*EXTRACT PROVIDED*:
--- --- ---

2
votes

I have a column of dates that are stored in the DD-MM-YYYY format. I'm looping through them with VBA's cdate function to convert them to values - however, while the day of the month is 12 or smaller, Cdate interprets the date as MM-DD-YYYY. What's the most convenient way around this?

1
If your regional settings don't use dd-mm-yyyy format, as appears to be the case, and if the dates are actually stored as text, you'll have to parse the date string yourself.Rory
If the dates are actually formatted as dates in excel then there would be no reason to pass them to CDATE() to convert them. Just set your date variable to the cell value. If they are stored as text, then you have to parse the string with Mid() to rearrange it and pass the result to Cdate().JNevill
They arent, they're formatted as text (strings extracted from HTML and then removed tags)Daniel Slätt
Split them on the / and feed them to the Dateserial function. Or, use the Data/Text-to-columns wizard and define the column format as DMY (or the equivalent in Power QueryRon Rosenfeld

1 Answers

0
votes

I would use the DateSerial function.Try this:

Sub ConvertDate()
Dim datecell As Variant, i As Long

With Workbooks("book1").Sheets(1)
    For i = 1 To .Cells(Rows.Count, 1).End(xlUp).Row
        datecell = Split(.Range("A" & i), "/")
        .Range("B" & i) = DateSerial(datecell(2), datecell(1), datecell(0))
    Next i
End With

End Sub

This assumes your workbook is called "Book1" and the date values are in column A. The results will be written to column B.

--- --- ---

*DATASET RECORDS*:
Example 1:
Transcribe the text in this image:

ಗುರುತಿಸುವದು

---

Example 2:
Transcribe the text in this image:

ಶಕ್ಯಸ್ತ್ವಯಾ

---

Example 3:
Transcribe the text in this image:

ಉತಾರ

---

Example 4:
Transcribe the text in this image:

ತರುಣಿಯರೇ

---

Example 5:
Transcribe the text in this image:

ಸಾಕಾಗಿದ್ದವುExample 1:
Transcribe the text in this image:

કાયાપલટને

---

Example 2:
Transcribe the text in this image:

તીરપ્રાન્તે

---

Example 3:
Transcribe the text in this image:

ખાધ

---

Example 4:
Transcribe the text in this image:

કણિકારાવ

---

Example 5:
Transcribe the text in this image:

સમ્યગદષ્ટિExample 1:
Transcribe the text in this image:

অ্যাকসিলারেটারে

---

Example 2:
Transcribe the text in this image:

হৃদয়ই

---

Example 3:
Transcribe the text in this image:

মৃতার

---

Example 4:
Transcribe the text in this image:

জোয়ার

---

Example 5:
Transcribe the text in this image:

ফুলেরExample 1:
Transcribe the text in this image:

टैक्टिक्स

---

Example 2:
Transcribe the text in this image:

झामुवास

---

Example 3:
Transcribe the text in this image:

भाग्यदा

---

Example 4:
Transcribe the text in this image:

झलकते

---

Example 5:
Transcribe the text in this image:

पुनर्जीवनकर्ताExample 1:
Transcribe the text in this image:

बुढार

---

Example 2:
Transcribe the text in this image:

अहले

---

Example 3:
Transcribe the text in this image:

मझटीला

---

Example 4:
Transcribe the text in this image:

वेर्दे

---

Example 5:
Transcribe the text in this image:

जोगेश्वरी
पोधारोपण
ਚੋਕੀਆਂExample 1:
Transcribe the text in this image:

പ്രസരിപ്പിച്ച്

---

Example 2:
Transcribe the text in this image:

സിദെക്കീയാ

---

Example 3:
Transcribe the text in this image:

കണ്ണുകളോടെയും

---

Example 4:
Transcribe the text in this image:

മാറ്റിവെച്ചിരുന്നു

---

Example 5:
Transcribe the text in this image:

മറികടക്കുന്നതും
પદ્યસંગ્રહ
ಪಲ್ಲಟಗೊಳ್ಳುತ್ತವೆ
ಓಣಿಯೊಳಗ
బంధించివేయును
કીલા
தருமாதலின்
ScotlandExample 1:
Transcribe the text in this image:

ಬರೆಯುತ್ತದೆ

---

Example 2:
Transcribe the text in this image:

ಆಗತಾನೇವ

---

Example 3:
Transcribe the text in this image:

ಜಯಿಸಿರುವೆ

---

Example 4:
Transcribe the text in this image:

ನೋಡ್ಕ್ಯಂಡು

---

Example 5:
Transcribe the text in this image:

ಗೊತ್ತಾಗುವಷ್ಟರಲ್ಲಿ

--- --- ---

*WHAT TO PRODUCE*: Reproduce the part of the text about converting date strings with VBA, starting with "Sub ConvertDate()" and going on through "DateSerial(datecell(2), datecell(1), datecell(0))". The rows have no connection to the text about converting date strings with VBA.

*TASK RESULT*:
Sub ConvertDate()
Dim datecell As Variant, i As Long

With Workbooks("book1").Sheets(1)
    For i = 1 To .Cells(Rows.Count, 1).End(xlUp).Row
        datecell = Split(.Range("A" & i), "/")
        .Range("B" & i) = DateSerial(datecell(2), datecell(1), datecell(0))